La triste expérience de la " Marocanisation " des années 1970 en dit long sur les gabegies des repreneurs " nationaux "- qui étaient-ils ? et la débâcle d'entreprises jadis florissantes. Le choix d’un autre extrémisme de gestion du patrimoine économique national, à savoir les privatisations et les concessions est tout aussi raté que le premier et n’a pas non plus fait avancer le Maroc sur la voie du progrès économique. Le Maroc semble aujourd’hui exposé à une rapine internationale, ayant bradé les actifs de toute une nation à des filiales de multinationales. Preuve en est le montant des dividendes distribués au titre de l’exercice 2008, par les sociétés affiliées à des groupes étrangers, opérant au Maroc. La presse nationale a rapporté qu’il y aurait cette année une remontée de dividendes aux maison - mères respectives à partir des filiales Maroc pour un total de Mad 7 milliards , dont 5 pour un seul groupe . Et en devises s’il vous plait. Je suis un adepte de l’ouverture du Maroc aux investissements étrangers. Mais il faut que cette ouverture s’inscrive dans le cadre d’une relation " win win ". Il est évident que chaque investisseur a droit à des dividendes, en rémunération de son capital. En revanche c’est inadmissible lorsque ces dividendes sont transférés en devises , sans possibilité de reconstitution dès lors que les revenus (chiffre d’affaires) de la filiale qui les a versés, sont libellés en Dirhams, sa base clientèle étant locale. La conséquence coule de source- une détérioration des réserves de change Marocaines et une fragilisation de notre monnaie. On pourrait digérer la pilule des transferts de dividendes en devises si au moins les filiales de groupe étrangers opérant au Maroc réalisaient leurs chiffres d’affaires à l’export, permettant ainsi des entrées de devises et in fine la reconstitution de nos réserves de change. D’ailleurs, la crainte d’assèchement de liquidité sur le marché bancaire est fondée, dès lors que chaque sortie de devises, surtout lorsqu’elle chiffrée en plusieurs millions d’Euro ( 650 mln) se traduit par un " moins " de pouvoir de création de la monnaie locale.
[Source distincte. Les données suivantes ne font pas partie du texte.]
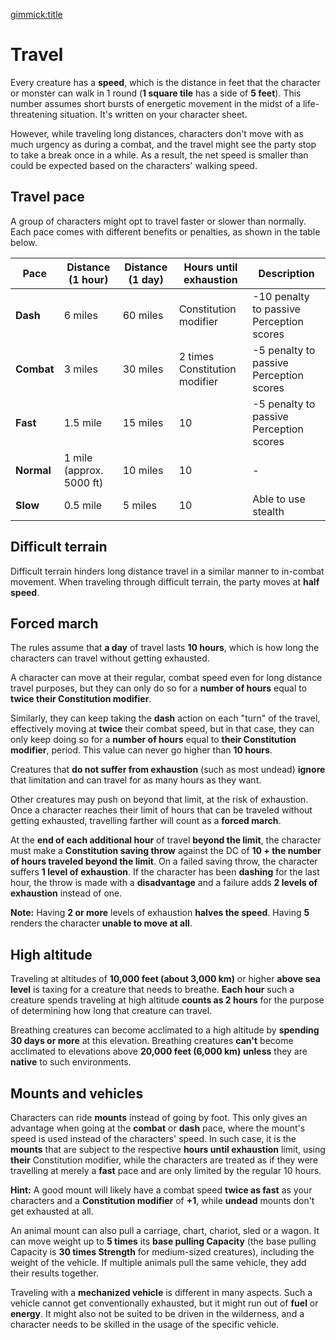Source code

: [gimmick:title](Travel)

# Travel

Every creature has a **speed**, which is the distance in feet that the character or monster can walk in 1 round (**1 square tile** has a side of **5 feet**). This number assumes short bursts of energetic movement in the midst of a life-threatening situation. It's written on your character sheet.

However, while traveling long distances, characters don't move with as much urgency as during a combat, and the travel might see the party stop to take a break once in a while. As a result, the net speed is smaller than could be expected based on the characters' walking speed.

## Travel pace

A group of characters might opt to travel faster or slower than normally. Each pace comes with different benefits or penalties, as shown in the table below.

| Pace       | Distance (1 hour)        | Distance (1 day) | Hours until exhaustion        | Description                              |
| ---------- | ------------------------ | ---------------- | ----------------------------- | ---------------------------------------- |
| **Dash**   | 6 miles                  | 60 miles         | Constitution modifier         | -10 penalty to passive Perception scores |
| **Combat** | 3 miles                  | 30 miles         | 2 times Constitution modifier | -5 penalty to passive Perception scores  |
| **Fast**   | 1.5 mile                 | 15 miles         | 10                            | -5 penalty to passive Perception scores  |
| **Normal** | 1 mile (approx. 5000 ft) | 10 miles         | 10                            | -                                        |
| **Slow**   | 0.5 mile                 | 5 miles          | 10                            | Able to use stealth                      |

## Difficult terrain

Difficult terrain hinders long distance travel in a similar manner to in-combat movement. When traveling through difficult terrain, the party moves at **half speed**.

## Forced march

The rules assume that **a day** of travel lasts **10 hours**, which is how long the characters can travel without getting exhausted.

A character can move at their regular, combat speed even for long distance travel purposes, but they can only do so for a **number of hours** equal to **twice their Constitution modifier**. 

Similarly, they can keep taking the **dash** action on each "turn" of the travel, effectively moving at **twice** their combat speed, but in that case, they can only keep doing so for a **number of hours** equal to **their Constitution modifier**, period. This value can never go higher than **10 hours**.

Creatures that **do not suffer from exhaustion** (such as most undead) **ignore** that limitation and can travel for as many hours as they want.

Other creatures may push on beyond that limit, at the risk of exhaustion. Once a character reaches their limit of hours that can be traveled without getting exhausted, travelling farther will count as a **forced march**.

At the **end of each additional hour** of travel **beyond the limit**, the character must make a **Constitution saving throw** against the DC of **10 + the number of hours traveled beyond the limit**. On a failed saving throw, the character suffers **1 level of exhaustion**. If the character has been **dashing** for the last hour, the throw is made with a **disadvantage** and a failure adds **2 levels of exhaustion** instead of one.

**Note:** Having **2 or more** levels of exhaustion **halves the speed**. Having **5** renders the character **unable to move at all**.

## High altitude

Traveling at altitudes of **10,000 feet (about 3,000 km)** or higher **above sea level** is taxing for a creature that needs to breathe. **Each hour** such a creature spends traveling at high altitude **counts as 2 hours** for the purpose of determining how long that creature can travel. 

Breathing creatures can become acclimated to a high altitude by **spending 30 days or more** at this elevation. Breathing creatures **can't** become acclimated to elevations above **20,000 feet (6,000 km)** **unless** they are **native** to such environments.

## Mounts and vehicles

Characters can ride **mounts** instead of going by foot. This only gives an advantage when going at the **combat** or **dash** pace, where the mount's speed is used instead of the characters' speed. In such case, it is the **mounts** that are subject to the respective **hours until exhaustion** limit, using **their** Constitution modifier, while the characters are treated as if they were travelling at merely a **fast** pace and are only limited by the regular 10 hours.

**Hint:** A good mount will likely have a combat speed **twice as fast** as your characters and a **Constitution modifier** of **+1**, while **undead** mounts don't get exhausted at all.

An animal mount can also pull a carriage, chart, chariot, sled or a wagon. It can move weight up to **5 times** its **base pulling Capacity** (the base pulling Capacity is **30 times Strength** for medium-sized creatures), including the weight of the vehicle. If multiple animals pull the same vehicle, they add their results together.

Traveling with a **mechanized vehicle** is different in many aspects. Such a vehicle cannot get conventionally exhausted, but it might run out of **fuel** or **energy**. It might also not be suited to be driven in the wilderness, and a character needs to be skilled in the usage of the specific vehicle.
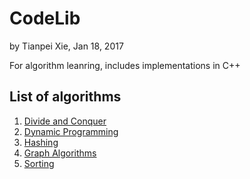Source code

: # CodeLib
   
   by Tianpei Xie, Jan 18, 2017 

   For algorithm leanring, includes implementations in C++

## List of algorithms
 1. [Divide and Conquer](https://github.com/TianpeiLuke/CodeLib/tree/master/src/divide_conquer)
 2. [Dynamic Programming](https://github.com/TianpeiLuke/CodeLib/tree/master/src/dynamic_programming)
 3. [Hashing](https://github.com/TianpeiLuke/CodeLib/tree/master/src/hashing)
 4. [Graph Algorithms](https://github.com/TianpeiLuke/CodeLib/tree/master/src/graph_algo)
 5. [Sorting](https://github.com/TianpeiLuke/CodeLib/tree/master/src/sorting)
  
  

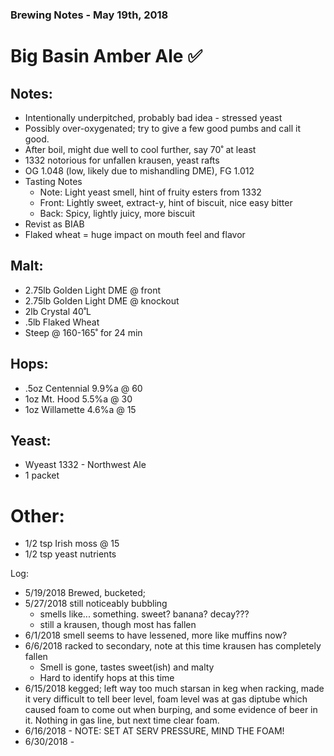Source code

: ### Brewing Notes - May 19th, 2018

# Big Basin Amber Ale ✅

## Notes:
- Intentionally underpitched, probably bad idea - stressed yeast
- Possibly over-oxygenated; try to give a few good pumbs and call it good. 
- After boil, might due well to cool further, say 70˚ at least
- 1332 notorious for unfallen krausen, yeast rafts
- OG 1.048 (low, likely due to mishandling DME), FG 1.012
- Tasting Notes
  - Note: Light yeast smell, hint of fruity esters from 1332
  - Front: Lightly sweet, extract-y, hint of biscuit, nice easy bitter
  - Back: Spicy, lightly juicy, more biscuit
- Revist as BIAB
- Flaked wheat = huge impact on mouth feel and flavor

## Malt:
- 2.75lb Golden Light DME @ front
- 2.75lb Golden Light DME @ knockout
- 2lb Crystal 40˚L
- .5lb Flaked Wheat
- Steep @ 160-165˚ for 24 min

## Hops:
- .5oz Centennial 9.9%a @ 60
- 1oz Mt. Hood 5.5%a @ 30
- 1oz Willamette 4.6%a @ 15

## Yeast:
- Wyeast 1332 - Northwest Ale
- 1 packet

# Other:
- 1/2 tsp Irish moss @ 15
- 1/2 tsp yeast nutrients

Log:
- 5/19/2018 Brewed, bucketed;
- 5/27/2018 still noticeably bubbling
  - smells like... something. sweet? banana? decay???
  - still a krausen, though most has fallen
- 6/1/2018 smell seems to have lessened, more like muffins now?
- 6/6/2018 racked to secondary, note at this time krausen has completely fallen
  - Smell is gone, tastes sweet(ish) and malty
  - Hard to identify hops at this time
- 6/15/2018 kegged; left way too much starsan in keg when racking, made it very difficult to tell beer level, foam level was at gas diptube which caused foam to come out when burping, and some evidence of beer in it. Nothing in gas line, but next time clear foam. 
- 6/16/2018 - NOTE: SET AT SERV PRESSURE, MIND THE FOAM!
- 6/30/2018 -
Voici les véritables sujets de débats qui doivent interpeller la classe politique Marocaine.

Il ne semble pas que ces préoccupations de fond aient été soulevées lors des précédentes campagnes électorales. J’espère que les partis politiques s’y attellent lors des prochaines.

Il est à craindre que le Maroc ne soit en train de s’installer progressivement dans une économie qui ne prodigue que de la misère et du désespoir. Tout est à revoir, le sujet économique en premier. L’élite Marocaine a besoin d’un débat de fond, structurant, au lieu du débat sur l’accessoire qui prévaut actuellement. Comme si c’était fait à dessein pour nous faire perdre dans les méandres de l’insignifiant.